:: Exercise description ::
Apart from the pictures, write out the records that follow exactly.

:: Provided records ::
----------

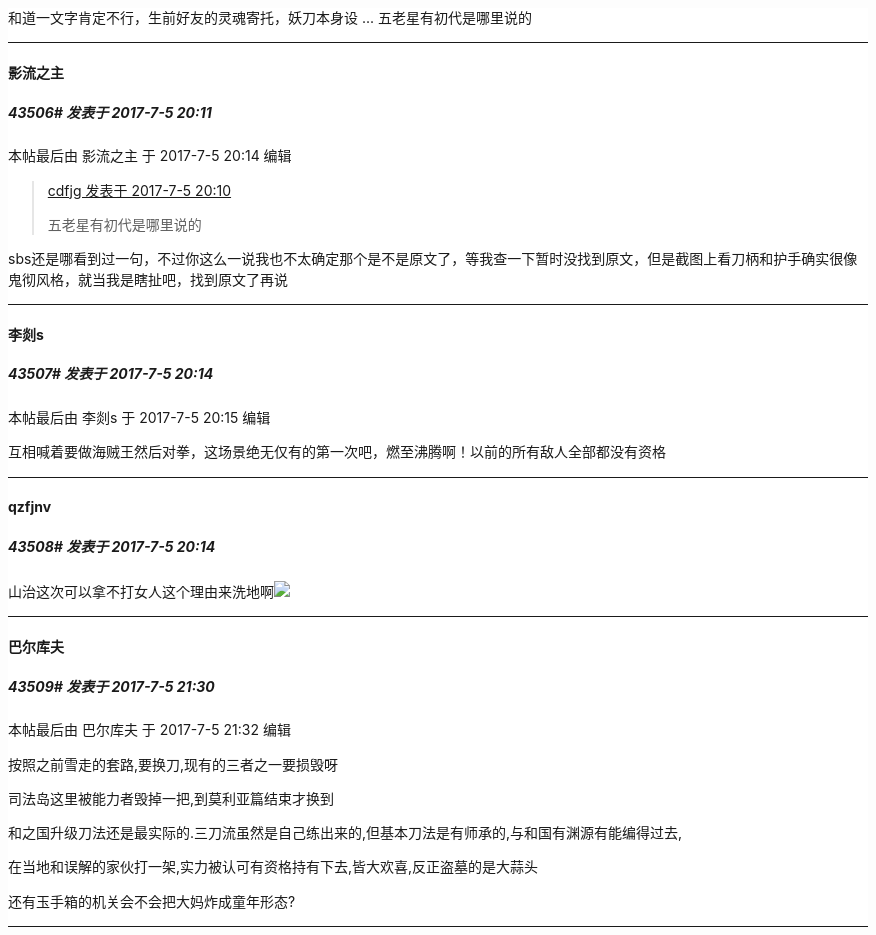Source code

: 和道一文字肯定不行，生前好友的灵魂寄托，妖刀本身设 ...</blockquote>
五老星有初代是哪里说的


*****

####  影流之主  
##### 43506#       发表于 2017-7-5 20:11


 本帖最后由 影流之主 于 2017-7-5 20:14 编辑 
<blockquote><a href="httphttps://bbs.saraba1st.com/2b/forum.php?mod=redirect&amp;goto=findpost&amp;pid=36492385&amp;ptid=98922" target="_blank">cdfjg 发表于 2017-7-5 20:10</a>

五老星有初代是哪里说的</blockquote>
sbs还是哪看到过一句，不过你这么一说我也不太确定那个是不是原文了，等我查一下暂时没找到原文，但是截图上看刀柄和护手确实很像鬼彻风格，就当我是瞎扯吧，找到原文了再说


*****

####  李剡s  
##### 43507#       发表于 2017-7-5 20:14


 本帖最后由 李剡s 于 2017-7-5 20:15 编辑 

互相喊着要做海贼王然后对拳，这场景绝无仅有的第一次吧，燃至沸腾啊！以前的所有敌人全部都没有资格


*****

####  qzfjnv  
##### 43508#       发表于 2017-7-5 20:14


山治这次可以拿不打女人这个理由来洗地啊<img src="https://static.saraba1st.com/image/smiley/face2017/053.png" referrerpolicy="no-referrer">


*****

####  巴尔库夫  
##### 43509#       发表于 2017-7-5 21:30


 本帖最后由 巴尔库夫 于 2017-7-5 21:32 编辑 

按照之前雪走的套路,要换刀,现有的三者之一要损毁呀


司法岛这里被能力者毁掉一把,到莫利亚篇结束才换到


和之国升级刀法还是最实际的.三刀流虽然是自己练出来的,但基本刀法是有师承的,与和国有渊源有能编得过去,


在当地和误解的家伙打一架,实力被认可有资格持有下去,皆大欢喜,反正盗墓的是大蒜头


还有玉手箱的机关会不会把大妈炸成童年形态?


*****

----------

:: Result for this exercise ::
Source code

: 和道一文字肯定不行，生前好友的灵魂寄托，妖刀本身设 ...</blockquote>
五老星有初代是哪里说的


*****

####  影流之主  
##### 43506#       发表于 2017-7-5 20:11


 本帖最后由 影流之主 于 2017-7-5 20:14 编辑 
<blockquote><a href="httphttps://bbs.saraba1st.com/2b/forum.php?mod=redirect&amp;goto=findpost&amp;pid=36492385&amp;ptid=98922" target="_blank">cdfjg 发表于 2017-7-5 20:10</a>

五老星有初代是哪里说的</blockquote>
sbs还是哪看到过一句，不过你这么一说我也不太确定那个是不是原文了，等我查一下暂时没找到原文，但是截图上看刀柄和护手确实很像鬼彻风格，就当我是瞎扯吧，找到原文了再说


*****

####  李剡s  
##### 43507#       发表于 2017-7-5 20:14


 本帖最后由 李剡s 于 2017-7-5 20:15 编辑 

互相喊着要做海贼王然后对拳，这场景绝无仅有的第一次吧，燃至沸腾啊！以前的所有敌人全部都没有资格


*****

####  qzfjnv  
##### 43508#       发表于 2017-7-5 20:14


山治这次可以拿不打女人这个理由来洗地啊<img src="https://static.saraba1st.com/image/smiley/face2017/053.png" referrerpolicy="no-referrer">


*****

####  巴尔库夫  
##### 43509#       发表于 2017-7-5 21:30


 本帖最后由 巴尔库夫 于 2017-7-5 21:32 编辑 

按照之前雪走的套路,要换刀,现有的三者之一要损毁呀


司法岛这里被能力者毁掉一把,到莫利亚篇结束才换到


和之国升级刀法还是最实际的.三刀流虽然是自己练出来的,但基本刀法是有师承的,与和国有渊源有能编得过去,


在当地和误解的家伙打一架,实力被认可有资格持有下去,皆大欢喜,反正盗墓的是大蒜头


还有玉手箱的机关会不会把大妈炸成童年形态?


*****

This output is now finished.